Expedition! St. Louis: The City Fights Back
I saw this video on Youtube a few days ago. It is a documentary from 1960 on the successes of urban renewal, the ongoing Mill Creek Valley "Redevelopment", and the push to "surgically" remove other areas of the city such as Kosciusko.
What's interesting to me is that they also note concerns of a falling city population, which by 1960 was in its first decade. It seems like they were thinking the spread of the slums made people leave the city so they tried to get rid of the slums altogether.
Here's two things I'm theorizing in my head: The slums were simply moved to other areas of the city in a vertical form and the expressways' impact on population dynamics. For instance, much of the Mill Creek population was moved to Pruitt-Igoe and Cochran Gardens. At least Mill Creek was a neighborhood with a street network. These projects were walled off, isolated fortresses of stacked low income residents. Quickly they began to fail and the neighboring communities didn't want to live near these "projects" which were dropped on them. in 1960, the Interregional, or I-44 from Gravois to Washington was complete and I believe the Mark Twain, or I-70, was nearing or already completed. This made the suburbs of north county, as seen by city dwellers as open prairie countryside, much more affordable and convenient to live in.

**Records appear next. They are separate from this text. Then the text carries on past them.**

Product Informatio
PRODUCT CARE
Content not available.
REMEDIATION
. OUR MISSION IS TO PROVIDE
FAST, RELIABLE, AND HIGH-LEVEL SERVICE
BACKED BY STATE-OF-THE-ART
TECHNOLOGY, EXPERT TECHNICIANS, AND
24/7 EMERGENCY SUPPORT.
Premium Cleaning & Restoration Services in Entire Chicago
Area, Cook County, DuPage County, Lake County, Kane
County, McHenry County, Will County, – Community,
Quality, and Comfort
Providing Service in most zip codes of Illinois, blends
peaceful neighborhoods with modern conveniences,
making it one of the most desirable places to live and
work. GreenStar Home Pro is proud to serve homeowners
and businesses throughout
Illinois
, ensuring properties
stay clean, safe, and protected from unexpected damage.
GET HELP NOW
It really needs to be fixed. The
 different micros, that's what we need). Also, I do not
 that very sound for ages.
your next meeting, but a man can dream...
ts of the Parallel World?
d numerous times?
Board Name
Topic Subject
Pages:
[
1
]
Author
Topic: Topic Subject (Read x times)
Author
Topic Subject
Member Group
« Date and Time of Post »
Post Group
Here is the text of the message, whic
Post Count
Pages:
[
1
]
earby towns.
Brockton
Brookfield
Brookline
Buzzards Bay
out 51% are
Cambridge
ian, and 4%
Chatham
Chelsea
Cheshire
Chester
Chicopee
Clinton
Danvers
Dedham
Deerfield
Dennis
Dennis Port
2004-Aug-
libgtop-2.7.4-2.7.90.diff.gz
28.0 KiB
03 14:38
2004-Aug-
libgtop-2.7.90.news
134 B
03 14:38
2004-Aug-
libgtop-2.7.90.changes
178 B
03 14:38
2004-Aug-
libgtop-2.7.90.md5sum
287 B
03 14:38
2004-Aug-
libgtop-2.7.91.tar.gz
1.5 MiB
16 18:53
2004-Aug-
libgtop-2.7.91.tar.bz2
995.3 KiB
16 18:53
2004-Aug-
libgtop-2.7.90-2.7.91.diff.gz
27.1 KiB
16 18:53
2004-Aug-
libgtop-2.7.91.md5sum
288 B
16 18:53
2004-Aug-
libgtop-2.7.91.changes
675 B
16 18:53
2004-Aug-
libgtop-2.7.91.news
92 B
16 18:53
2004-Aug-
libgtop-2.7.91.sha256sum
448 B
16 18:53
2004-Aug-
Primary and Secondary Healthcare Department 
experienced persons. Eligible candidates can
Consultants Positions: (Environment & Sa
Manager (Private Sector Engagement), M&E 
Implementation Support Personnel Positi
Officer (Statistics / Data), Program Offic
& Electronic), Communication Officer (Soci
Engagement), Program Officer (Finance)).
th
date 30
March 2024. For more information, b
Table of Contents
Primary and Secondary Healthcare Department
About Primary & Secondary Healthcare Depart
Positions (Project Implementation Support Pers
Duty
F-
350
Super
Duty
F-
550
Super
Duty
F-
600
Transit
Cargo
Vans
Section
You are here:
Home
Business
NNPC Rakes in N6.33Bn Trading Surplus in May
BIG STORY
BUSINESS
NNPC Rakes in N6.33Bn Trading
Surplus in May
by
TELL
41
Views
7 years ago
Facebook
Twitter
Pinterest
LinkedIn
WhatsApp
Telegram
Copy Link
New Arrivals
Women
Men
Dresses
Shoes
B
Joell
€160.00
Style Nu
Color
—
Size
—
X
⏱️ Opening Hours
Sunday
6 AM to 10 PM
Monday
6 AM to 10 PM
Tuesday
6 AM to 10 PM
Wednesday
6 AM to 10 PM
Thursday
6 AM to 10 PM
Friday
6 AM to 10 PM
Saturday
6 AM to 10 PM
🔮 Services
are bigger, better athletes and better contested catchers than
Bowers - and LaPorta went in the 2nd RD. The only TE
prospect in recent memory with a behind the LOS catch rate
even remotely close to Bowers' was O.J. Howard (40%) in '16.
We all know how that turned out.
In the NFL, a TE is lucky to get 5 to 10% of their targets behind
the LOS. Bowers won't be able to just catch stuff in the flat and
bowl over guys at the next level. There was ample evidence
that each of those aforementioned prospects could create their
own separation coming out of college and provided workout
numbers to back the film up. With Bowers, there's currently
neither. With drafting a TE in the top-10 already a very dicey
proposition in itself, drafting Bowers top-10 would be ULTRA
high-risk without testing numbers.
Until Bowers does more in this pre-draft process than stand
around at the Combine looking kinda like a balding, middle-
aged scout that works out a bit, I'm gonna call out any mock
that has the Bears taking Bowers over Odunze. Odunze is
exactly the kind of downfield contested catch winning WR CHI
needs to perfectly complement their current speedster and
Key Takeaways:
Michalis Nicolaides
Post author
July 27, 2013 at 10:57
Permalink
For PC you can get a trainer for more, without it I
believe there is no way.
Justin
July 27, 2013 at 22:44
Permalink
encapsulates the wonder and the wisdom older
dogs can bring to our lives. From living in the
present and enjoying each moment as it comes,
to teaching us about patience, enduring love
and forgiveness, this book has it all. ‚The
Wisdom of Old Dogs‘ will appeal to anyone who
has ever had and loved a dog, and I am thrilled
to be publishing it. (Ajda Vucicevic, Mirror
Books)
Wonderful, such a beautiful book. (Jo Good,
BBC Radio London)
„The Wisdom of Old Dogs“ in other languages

I think it was more than the "spread" of slums that caused the mass population exodus of the city since 1950. I think the city's efforts of removing neighborhoods and putting the people in apartment towers dropped on other neighborhoods accentuated the population exodus. And on top of that, the new expressways, notably the Mark Twain that shoots off into north county, sucked more of the population out of the city.